Inquinamento e habitat stravolti: gli animali costretti a migrare
Orsi polari
Ormai
periodicamente circolano foto di orsi scheletrici e disorientati. Gli
scienziati stimano che tra cent’anni il re dei predatori delle nevi
potrebbe essere estinto. Lo scioglimento dei ghiacci sta infatti
riducendo giorno dopo giorno la banchisa polare, l’habitat sui cui
l’orso si muove per andare a caccia. Per rimediare cibo è così costretto
a nuotare per centinaia di chilometri, spesso portando con sé i piccoli
che rischiano di non sopravvivere. Altre volte, invece, gli orsi si
avventurano in territori abitati dall’uomo e vengono uccisi.
Krill
Come
in un gigantesco effetto domino, la riduzione del krill ha conseguenze
catastrofiche. È una sorta di microgamberetto alla base della catena
alimentare dell’Antartide: se ne cibano i cetacei, i pinguini, le foche.
Il surriscaldamento delle acque ostacola la sua riproduzione, con un
impatto a cascata su tutti gli altri animali. Gli studi scientifici
hanno rilevato una diminuzione generica del peso e della massa grassa
degli animali che si cibano di krill.
Ermellino
Le
sorti dell’ermellino sono il simbolo dei disastrosi effetti innescati
dal «climate change». Il piccolo mammifero ha due «vestiti»: d’inverno
indossa una pelliccia bianca per mimetizzarsi nelle nevi e sfuggire ai
predatori, nei periodi più caldi passa invece a un colore bruno. Le alte
temperature che sciolgono i ghiacci hanno sorpreso l’ermellino, che
rimane con «l’abito sbagliato» fuori stagione: senza il bianco delle
nevi diventa facilmente visibile, una preda fin troppo semplice. La fuga
verso Nord, in zone più fredde, è difficile: nel cammino i predatori
sono numerosi. E adattarsi ai nuovi ritmi della natura, magari cambiando
pelliccia, è complicato: richiede centinaia, se non migliaia di anni.

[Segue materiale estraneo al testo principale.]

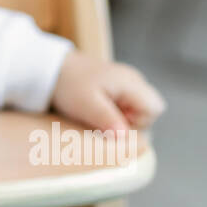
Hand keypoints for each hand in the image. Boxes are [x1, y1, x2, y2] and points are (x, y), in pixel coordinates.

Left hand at [49, 50, 164, 132]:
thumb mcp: (86, 104)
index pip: (154, 109)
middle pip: (149, 110)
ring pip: (138, 110)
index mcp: (130, 82)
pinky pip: (127, 106)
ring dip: (122, 118)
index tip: (114, 121)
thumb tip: (126, 137)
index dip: (138, 122)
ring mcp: (127, 83)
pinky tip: (98, 109)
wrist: (52, 68)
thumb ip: (108, 119)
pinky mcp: (118, 88)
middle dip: (131, 122)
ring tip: (99, 112)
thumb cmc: (69, 84)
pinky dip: (115, 112)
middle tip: (105, 118)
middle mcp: (134, 80)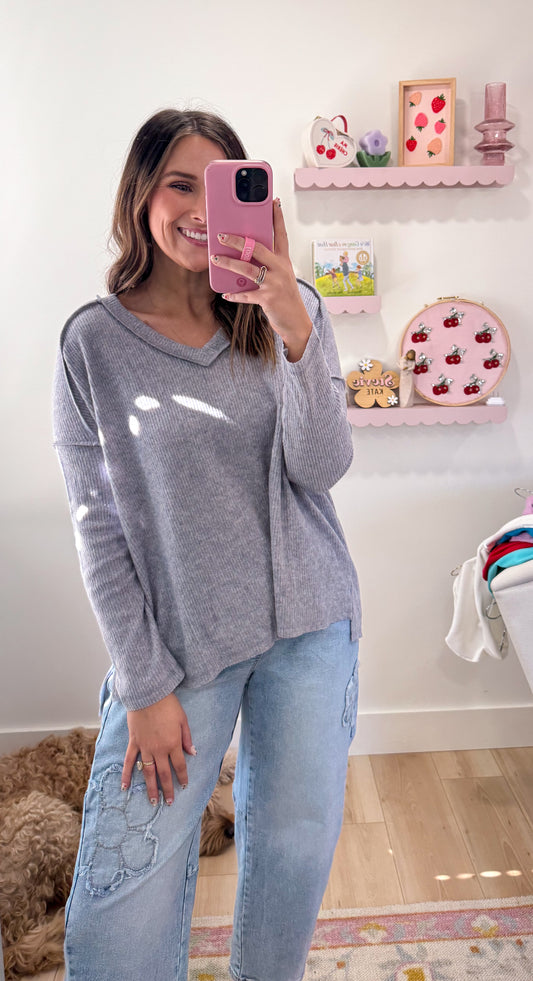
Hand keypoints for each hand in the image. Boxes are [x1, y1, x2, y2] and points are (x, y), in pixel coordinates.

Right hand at [121, 693, 195, 805]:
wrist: (148, 694)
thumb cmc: (168, 705)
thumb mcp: (183, 720)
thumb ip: (187, 738)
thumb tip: (192, 753)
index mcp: (173, 744)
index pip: (179, 766)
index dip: (182, 777)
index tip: (184, 786)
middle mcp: (159, 749)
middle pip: (164, 774)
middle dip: (167, 789)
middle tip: (169, 802)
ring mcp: (145, 747)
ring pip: (147, 772)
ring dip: (150, 788)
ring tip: (152, 802)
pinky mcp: (134, 742)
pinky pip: (129, 761)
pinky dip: (126, 775)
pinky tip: (125, 787)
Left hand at [210, 199, 312, 361]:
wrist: (296, 322)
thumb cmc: (285, 297)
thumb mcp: (280, 277)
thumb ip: (265, 265)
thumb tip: (241, 256)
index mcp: (284, 261)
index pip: (281, 234)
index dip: (277, 217)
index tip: (273, 201)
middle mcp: (280, 269)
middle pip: (258, 248)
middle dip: (238, 241)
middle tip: (221, 235)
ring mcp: (274, 283)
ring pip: (247, 269)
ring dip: (229, 263)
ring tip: (214, 258)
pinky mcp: (268, 298)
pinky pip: (246, 294)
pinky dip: (235, 294)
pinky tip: (225, 292)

Tempo che l’ermellino non ha: la distruzione causata dall’uomo è più
veloce.
Leopardo delle nevi
Per secoli il
leopardo delle nevi ha vissuto indisturbato. A proteggerlo erano il suo
stesso habitat (nelle montagne tra Afghanistan, Pakistan e Bhutan) e le
bassissime temperature. La fusione dei ghiacciai è stata l’inizio della
fine: quei territori inviolati sono diventati accessibili all’uomo, che
ha iniziato a sterminare il leopardo delle nevi e ad appropriarsi del
suo habitat. In zone prime coperte dai ghiacci ci sono oggi allevamenti.

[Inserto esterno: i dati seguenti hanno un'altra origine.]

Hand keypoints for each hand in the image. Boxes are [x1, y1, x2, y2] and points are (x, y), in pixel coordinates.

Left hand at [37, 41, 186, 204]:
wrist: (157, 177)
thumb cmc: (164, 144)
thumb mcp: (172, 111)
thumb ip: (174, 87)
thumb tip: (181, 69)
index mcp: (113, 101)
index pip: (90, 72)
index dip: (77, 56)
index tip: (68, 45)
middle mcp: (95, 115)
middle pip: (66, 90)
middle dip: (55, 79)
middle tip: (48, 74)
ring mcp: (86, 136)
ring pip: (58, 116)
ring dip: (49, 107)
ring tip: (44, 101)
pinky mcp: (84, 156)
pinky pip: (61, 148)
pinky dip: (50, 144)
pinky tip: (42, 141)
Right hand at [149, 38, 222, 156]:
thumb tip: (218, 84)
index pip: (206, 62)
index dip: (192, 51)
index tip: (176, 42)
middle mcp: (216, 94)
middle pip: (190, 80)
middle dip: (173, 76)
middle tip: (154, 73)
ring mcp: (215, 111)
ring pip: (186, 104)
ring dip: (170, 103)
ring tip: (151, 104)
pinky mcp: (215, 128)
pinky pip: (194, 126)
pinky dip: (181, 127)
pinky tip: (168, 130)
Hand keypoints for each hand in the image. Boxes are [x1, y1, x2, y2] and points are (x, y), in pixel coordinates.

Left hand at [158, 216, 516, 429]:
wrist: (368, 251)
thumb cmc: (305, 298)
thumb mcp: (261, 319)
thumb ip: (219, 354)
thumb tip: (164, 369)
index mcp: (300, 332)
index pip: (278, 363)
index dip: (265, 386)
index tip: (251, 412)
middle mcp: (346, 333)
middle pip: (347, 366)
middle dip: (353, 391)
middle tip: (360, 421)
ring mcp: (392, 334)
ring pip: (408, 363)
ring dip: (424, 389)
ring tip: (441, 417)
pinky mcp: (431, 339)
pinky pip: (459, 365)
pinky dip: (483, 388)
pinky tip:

E la situazione potrebbe presto peggiorare: «Fioriranno attività
commerciali e studi per l’estrazione di petrolio», è la previsione di
Isabella Pratesi.
Ghepardi
La popolazione dei
ghepardi sta diminuendo in tutta l’Africa. Il responsabile, ancora una
volta, è il surriscaldamento globale. Ma si tratta di un riflesso
indiretto: le alte temperature stanno compromettendo la fertilità del
mammifero più veloce. Una situazione allarmante per un animale abituato a
vivere in zone calde. «L’unica soluzione è aumentare le aree protette,
dove la natura possa ristabilire il suo ritmo senza condizionamenti
esterni», dice Isabella Pratesi.
Balia nera olandese
I
cambiamenti climatici hanno creato uno sfasamento nei ritmi che
regolano la natura. Il caldo della primavera arriva con sempre maggiore
anticipo, creando gravi danni agli uccelli migratori come la balia nera
olandese. Alla fine del tragitto che la porta dall’Africa al Nord Europa
non trova più gli insetti e le larve di cui si ciba: arriva in ritardo
rispetto ad altri predatori. La balia non ha saputo adattarsi ai nuovi
ritmi e questa perdita di sincronizzazione naturale mette in pericolo le
covate. Dal 1987 la popolazione di questa specie è diminuita del 90%.
Stambecco
Lo stambecco è un simbolo italiano minacciato. Oggi i cuccioli hanno il 25% di chance di sopravvivenza, la metà rispetto a pochi decenni fa. Il caldo anticipato e i nuovi ritmi della natura hanno ridotto la vegetazione disponibile nel periodo in cui nascono gli stambecchi, che non riescono a nutrirsi adeguatamente. La popolazione del Parco del Gran Paradiso ha subito un rapido declino negli ultimi decenni. La «fuga» dalle aree protette verso ambienti più freddi è quasi impossibile.